They may not have roamed the world like Tintin, but Quick and Flupke, the incorrigible Brussels street urchins conjured by Hergé in 1930, are getting their moment in the spotlight.
A new exhibition opened on Thursday, author Hergé’s birthday, at Galerie Champaka peels back the pages on these overlooked icons of the ligne claire tradition, offering a rare glimpse of the original drawings that gave life to their slapstick exploits and sly social satire.
Titled Quick and Flupke, The Kids From Brussels, the show assembles original ink boards and long-lost comic pages, some retrieved from deep in the Hergé archives. They reveal the deft draftsmanship that made Hergé a master of visual storytelling, timing and mischief.
Quick, the more impetuous of the two, and Flupke (a Flemish diminutive of Philippe), his loyal partner in chaos, navigate the soot-stained streets of Brussels armed with marbles, slingshots and an inexhaustible capacity to disrupt adult decorum.
Policemen – in particular, Agent 15, who recalls the Thom(p)son twins – pompous civil servants, and hapless motorists are their frequent targets and victims. What emerges is a lovingly rendered portrait of boyhood misrule, drawn with a clarity that remains fresh nearly a century on.

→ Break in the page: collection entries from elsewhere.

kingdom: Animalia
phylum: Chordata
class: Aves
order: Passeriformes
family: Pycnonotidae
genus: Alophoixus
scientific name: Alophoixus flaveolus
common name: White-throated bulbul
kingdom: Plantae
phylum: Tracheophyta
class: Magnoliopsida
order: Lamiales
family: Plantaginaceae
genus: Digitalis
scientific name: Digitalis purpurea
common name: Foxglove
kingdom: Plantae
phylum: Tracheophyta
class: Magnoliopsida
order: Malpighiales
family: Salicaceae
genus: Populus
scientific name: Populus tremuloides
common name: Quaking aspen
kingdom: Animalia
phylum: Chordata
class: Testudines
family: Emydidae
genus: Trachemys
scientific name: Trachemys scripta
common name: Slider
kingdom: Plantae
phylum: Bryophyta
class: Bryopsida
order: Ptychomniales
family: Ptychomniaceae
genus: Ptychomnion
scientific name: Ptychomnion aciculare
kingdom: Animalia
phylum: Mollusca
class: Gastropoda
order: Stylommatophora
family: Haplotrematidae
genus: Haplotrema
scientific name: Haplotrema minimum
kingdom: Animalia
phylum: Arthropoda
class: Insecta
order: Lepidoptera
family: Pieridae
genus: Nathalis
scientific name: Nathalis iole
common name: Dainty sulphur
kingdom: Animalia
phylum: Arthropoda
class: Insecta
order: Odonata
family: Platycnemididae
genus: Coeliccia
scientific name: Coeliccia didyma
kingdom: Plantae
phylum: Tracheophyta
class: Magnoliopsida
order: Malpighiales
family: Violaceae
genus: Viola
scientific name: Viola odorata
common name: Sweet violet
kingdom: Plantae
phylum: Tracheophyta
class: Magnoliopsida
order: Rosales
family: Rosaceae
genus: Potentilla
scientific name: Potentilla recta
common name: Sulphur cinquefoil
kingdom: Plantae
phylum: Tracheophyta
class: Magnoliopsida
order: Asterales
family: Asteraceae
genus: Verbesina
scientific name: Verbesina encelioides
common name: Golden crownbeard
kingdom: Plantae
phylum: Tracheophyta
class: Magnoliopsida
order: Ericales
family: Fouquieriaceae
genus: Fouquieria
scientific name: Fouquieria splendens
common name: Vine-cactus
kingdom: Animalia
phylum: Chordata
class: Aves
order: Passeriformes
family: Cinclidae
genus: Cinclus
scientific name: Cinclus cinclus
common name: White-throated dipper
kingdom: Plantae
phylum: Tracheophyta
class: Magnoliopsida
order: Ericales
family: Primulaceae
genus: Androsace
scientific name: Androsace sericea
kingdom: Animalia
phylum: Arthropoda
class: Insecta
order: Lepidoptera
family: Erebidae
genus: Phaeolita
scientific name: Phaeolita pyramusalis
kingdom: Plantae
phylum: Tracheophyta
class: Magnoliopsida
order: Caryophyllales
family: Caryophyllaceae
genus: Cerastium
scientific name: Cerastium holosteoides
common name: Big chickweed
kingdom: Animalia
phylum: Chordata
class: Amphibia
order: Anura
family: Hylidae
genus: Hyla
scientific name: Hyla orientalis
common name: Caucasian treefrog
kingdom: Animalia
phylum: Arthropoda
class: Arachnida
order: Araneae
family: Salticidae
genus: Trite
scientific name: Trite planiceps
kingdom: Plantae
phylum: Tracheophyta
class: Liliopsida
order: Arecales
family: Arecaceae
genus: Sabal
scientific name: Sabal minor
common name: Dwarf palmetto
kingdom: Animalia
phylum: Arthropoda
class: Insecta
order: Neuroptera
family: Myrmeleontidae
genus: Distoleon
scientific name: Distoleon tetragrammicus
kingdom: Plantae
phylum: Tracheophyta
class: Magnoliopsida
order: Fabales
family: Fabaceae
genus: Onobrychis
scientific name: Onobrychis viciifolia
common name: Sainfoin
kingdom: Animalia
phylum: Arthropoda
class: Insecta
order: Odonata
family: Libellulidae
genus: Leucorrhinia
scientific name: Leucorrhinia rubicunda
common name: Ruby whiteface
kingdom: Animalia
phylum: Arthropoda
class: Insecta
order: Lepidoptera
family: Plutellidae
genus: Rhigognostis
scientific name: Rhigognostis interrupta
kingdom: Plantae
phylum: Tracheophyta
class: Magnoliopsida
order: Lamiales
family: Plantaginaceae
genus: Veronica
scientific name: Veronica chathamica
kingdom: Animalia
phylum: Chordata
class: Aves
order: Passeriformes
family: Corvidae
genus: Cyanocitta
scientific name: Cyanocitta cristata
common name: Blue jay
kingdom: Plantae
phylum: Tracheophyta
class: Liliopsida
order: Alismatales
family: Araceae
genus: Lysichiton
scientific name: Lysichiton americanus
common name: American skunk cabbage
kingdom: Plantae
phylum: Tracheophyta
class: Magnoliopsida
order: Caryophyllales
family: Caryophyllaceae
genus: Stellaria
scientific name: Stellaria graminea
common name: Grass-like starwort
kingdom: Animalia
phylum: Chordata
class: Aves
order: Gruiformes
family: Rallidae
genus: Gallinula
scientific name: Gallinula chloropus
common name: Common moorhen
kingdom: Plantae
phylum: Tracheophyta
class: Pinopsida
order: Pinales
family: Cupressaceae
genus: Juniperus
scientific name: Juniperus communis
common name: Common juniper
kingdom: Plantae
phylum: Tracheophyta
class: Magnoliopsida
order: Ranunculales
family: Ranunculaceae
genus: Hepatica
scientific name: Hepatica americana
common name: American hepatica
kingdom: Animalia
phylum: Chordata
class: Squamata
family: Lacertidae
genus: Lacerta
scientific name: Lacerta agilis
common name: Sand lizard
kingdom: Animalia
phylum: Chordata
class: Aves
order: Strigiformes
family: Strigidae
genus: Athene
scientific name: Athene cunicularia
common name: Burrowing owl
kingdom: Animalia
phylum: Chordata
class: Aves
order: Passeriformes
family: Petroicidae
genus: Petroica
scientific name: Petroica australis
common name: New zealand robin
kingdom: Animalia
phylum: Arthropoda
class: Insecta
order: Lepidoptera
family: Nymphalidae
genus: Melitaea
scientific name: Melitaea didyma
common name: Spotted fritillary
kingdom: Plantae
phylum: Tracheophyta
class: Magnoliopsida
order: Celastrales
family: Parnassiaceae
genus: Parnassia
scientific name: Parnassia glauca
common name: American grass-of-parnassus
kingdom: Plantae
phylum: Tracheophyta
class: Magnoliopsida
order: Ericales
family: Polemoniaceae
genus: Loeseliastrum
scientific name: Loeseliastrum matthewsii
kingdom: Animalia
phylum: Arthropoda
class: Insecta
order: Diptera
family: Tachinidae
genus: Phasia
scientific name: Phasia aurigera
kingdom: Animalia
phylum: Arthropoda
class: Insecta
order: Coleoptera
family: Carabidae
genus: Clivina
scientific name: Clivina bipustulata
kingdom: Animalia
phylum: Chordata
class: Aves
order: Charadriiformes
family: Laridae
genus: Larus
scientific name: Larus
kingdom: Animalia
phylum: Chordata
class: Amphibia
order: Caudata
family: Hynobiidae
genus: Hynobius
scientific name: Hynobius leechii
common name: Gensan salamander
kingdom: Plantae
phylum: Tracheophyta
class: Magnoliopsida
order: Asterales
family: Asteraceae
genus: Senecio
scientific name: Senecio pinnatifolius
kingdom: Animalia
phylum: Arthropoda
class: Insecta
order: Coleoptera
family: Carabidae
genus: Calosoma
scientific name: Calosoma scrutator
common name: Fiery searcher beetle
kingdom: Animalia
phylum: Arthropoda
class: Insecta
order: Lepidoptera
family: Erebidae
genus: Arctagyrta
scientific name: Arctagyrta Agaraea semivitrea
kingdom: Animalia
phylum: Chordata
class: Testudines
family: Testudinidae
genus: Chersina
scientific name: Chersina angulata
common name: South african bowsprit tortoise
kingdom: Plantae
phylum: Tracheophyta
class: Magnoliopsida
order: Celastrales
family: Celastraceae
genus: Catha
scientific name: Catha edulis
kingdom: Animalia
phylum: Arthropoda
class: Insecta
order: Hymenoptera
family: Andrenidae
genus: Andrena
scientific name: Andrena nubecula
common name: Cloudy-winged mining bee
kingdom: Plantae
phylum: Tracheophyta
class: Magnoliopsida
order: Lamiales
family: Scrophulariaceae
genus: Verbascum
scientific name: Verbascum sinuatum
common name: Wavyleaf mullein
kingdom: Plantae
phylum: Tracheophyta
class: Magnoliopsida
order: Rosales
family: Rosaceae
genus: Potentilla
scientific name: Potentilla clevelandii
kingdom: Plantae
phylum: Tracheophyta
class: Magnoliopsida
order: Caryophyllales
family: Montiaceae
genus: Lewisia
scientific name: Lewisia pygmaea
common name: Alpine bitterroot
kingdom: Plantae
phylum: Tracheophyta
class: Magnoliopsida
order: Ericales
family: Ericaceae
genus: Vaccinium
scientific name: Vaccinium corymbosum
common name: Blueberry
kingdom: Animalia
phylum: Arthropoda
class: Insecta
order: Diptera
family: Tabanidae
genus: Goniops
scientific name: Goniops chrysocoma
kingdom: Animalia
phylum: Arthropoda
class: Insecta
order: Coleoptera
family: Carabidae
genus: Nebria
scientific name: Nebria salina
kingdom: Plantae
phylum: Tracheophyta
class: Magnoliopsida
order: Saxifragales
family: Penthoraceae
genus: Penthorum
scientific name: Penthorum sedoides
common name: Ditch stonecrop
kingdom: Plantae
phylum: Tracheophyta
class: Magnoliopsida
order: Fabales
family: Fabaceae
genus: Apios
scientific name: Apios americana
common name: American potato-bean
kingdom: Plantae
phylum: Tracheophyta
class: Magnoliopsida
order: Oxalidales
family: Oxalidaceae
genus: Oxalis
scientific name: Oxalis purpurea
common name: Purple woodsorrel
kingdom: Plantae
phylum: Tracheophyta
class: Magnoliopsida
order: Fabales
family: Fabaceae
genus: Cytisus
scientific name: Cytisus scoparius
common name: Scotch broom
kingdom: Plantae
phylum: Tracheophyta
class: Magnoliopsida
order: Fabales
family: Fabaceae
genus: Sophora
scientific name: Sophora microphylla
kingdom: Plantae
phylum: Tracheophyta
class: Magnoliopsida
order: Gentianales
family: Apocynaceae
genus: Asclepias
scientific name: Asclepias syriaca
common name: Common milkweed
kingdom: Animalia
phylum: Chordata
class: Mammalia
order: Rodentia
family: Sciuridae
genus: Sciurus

Though often dismissed as Hergé's lesser creation, Quick and Flupke were a technical laboratory. The two-page gag format allowed Hergé to experiment with pacing, layout, and physical humour. They first appeared in 1930, just a few months after Tintin’s creation in the same Le Petit Vingtième comic supplement. But the strips about the trouble-seeking rapscallions were the antithesis of valiant Tintin’s globetrotting adventures.

Quick and Flupke exhibition. Credit: The Brussels Times / Leo Cendrowicz
Quick and Flupke are associated with the Marolles, the working-class neighbourhood in central Brussels (Galerie Champaka, next to the Sablon, is close by), but Hergé also puts them in Ixelles and Etterbeek, where he grew up. Apart from one trip to Scotland, the universe in their 317 strips remains in Brussels. They stand as emblematic figures of a specific Brussels: trams clatter by, newsboys yell headlines, and the comic’s Franco-Flemish language play adds local flavour.
Unlike Tintin, Hergé gave real-life references to the strips, namechecking the Ommegang, Dilbeek, the Saint-Pierre Hospital and designer Emile Vandervelde. The exhibition includes some of his lampooning of the dictators of the day, with the boys dressing up as Adolf Hitler and Benito Mussolini.
After the Nazi invasion of Belgium in May 1940, Le Petit Vingtième closed, and Hergé all but ended the series. However, he recreated some of their previous exploits, for the Dutch daily newspaper Het Algemeen Nieuws, the new Tintin magazine, and a series of pocket albums.
"There are Tintinologists, but where are the Quickologues or Flupkians?" says archivist and author Dominique Maricq. "Herge let his more fantastical and spontaneous ideas flow into Quick and Flupke. They are the essence of ‘Belgitude’ in a two-page format."